Connecting Traces to Evaluation and Retraining
The most underused application of LLM tracing is closing the feedback loop into your evaluation and retraining pipeline. Every trace captures the full input–output pair for an LLM call, along with latency, token counts, and any downstream signals you instrument (user thumbs up/down, task completion rates, follow-up questions indicating the answer was unclear). This is exactly the data you need for offline evaluation datasets and for identifying failure modes. Rather than building a separate logging system for prompt and completion capture, you can route your traces to a storage backend (S3, BigQuery, Postgres) alongside your observability backend, and query them for examples matching criteria you care about: long-latency requests, high-token-count requests, requests where the user sent a follow-up within 10 seconds suggesting the answer was unhelpful.

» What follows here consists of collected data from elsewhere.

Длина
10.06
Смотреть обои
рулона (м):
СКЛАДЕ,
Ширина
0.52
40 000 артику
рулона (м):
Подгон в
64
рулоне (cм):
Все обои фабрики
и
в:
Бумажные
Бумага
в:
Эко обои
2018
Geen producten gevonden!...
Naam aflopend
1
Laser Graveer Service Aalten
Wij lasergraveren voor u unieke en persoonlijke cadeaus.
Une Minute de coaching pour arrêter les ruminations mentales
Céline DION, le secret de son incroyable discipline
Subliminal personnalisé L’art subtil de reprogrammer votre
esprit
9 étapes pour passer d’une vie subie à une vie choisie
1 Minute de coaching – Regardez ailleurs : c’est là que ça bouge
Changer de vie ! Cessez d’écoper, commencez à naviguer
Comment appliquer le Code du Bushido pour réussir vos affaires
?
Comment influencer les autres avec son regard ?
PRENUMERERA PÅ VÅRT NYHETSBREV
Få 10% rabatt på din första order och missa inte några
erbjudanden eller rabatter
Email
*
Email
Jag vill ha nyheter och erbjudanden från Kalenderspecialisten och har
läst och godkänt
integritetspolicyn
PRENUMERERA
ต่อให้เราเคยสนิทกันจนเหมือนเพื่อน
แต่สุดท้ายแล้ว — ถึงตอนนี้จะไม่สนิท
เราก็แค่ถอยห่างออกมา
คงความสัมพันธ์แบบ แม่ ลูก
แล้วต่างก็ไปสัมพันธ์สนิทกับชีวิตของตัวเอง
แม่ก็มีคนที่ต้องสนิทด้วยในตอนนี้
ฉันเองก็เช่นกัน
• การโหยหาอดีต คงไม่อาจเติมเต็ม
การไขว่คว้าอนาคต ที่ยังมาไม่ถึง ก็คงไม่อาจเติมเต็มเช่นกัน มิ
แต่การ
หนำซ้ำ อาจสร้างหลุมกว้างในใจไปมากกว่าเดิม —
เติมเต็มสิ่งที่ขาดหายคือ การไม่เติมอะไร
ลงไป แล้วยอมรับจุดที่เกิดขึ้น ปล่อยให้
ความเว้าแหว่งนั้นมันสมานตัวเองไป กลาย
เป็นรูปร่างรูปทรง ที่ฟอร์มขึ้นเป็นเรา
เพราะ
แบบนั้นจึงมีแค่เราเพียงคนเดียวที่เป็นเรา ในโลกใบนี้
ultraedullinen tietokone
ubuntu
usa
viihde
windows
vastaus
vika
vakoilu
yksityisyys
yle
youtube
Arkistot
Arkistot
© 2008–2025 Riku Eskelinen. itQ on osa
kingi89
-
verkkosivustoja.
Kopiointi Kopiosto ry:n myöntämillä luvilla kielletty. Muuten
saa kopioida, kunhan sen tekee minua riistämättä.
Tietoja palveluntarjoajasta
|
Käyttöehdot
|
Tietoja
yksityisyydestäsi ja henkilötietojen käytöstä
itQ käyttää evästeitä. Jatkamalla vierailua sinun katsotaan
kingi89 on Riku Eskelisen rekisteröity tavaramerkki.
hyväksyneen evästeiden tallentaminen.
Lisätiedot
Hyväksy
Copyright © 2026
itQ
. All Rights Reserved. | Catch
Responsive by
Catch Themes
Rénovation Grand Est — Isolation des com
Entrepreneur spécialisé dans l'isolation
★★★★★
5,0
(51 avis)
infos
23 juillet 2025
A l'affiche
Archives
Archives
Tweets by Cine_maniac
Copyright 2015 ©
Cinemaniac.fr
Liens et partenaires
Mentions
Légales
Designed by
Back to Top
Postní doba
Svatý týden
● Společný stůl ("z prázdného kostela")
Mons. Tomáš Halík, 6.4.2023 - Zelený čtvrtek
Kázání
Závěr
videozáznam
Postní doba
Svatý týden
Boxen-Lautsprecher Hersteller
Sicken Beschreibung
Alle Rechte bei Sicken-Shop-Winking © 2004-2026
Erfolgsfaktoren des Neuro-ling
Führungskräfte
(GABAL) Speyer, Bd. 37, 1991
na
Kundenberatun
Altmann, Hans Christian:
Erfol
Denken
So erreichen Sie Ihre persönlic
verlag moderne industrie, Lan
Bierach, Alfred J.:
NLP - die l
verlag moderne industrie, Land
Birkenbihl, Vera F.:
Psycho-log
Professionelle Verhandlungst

Langfuse is particularly well-suited for this use case because it combines OpenTelemetry-compatible trace ingestion with a prompt management interface, an annotation tool for human labelling of traces, and an evaluation runner that lets you run LLM-as-judge evaluations over your production traces. If you instrument your application with OpenTelemetry and export to Langfuse, you get a complete pipeline from production trace collection to human annotation to automated evaluation with minimal additional infrastructure. The key is to instrument your application thoroughly enough that the traces contain the information you need to evaluate quality — at minimum, the full prompt, the full completion, the model version, and any retrieval context used. With that in place, traces become the connective tissue between your production system and your evaluation and improvement workflow.
Where to Start
If you have an existing LLM application with no tracing today, the fastest path to value is: install the OTLP exporter and the auto-instrumentation package for your LLM SDK, point it at a free Langfuse cloud instance, and add one manual parent span around your top-level request handler. That gets you end-to-end latency, token counts, and error rates in under an hour with no backend infrastructure to manage. From there, add child spans for retrieval and tool calls as you identify questions that the initial traces can’t answer. The investment compounds quickly — every span you add makes the next debugging session faster, and the production traces you accumulate become an increasingly valuable dataset for evaluation and improvement. Start simple, instrument incrementally, and let the questions your traces can’t yet answer drive what you instrument next.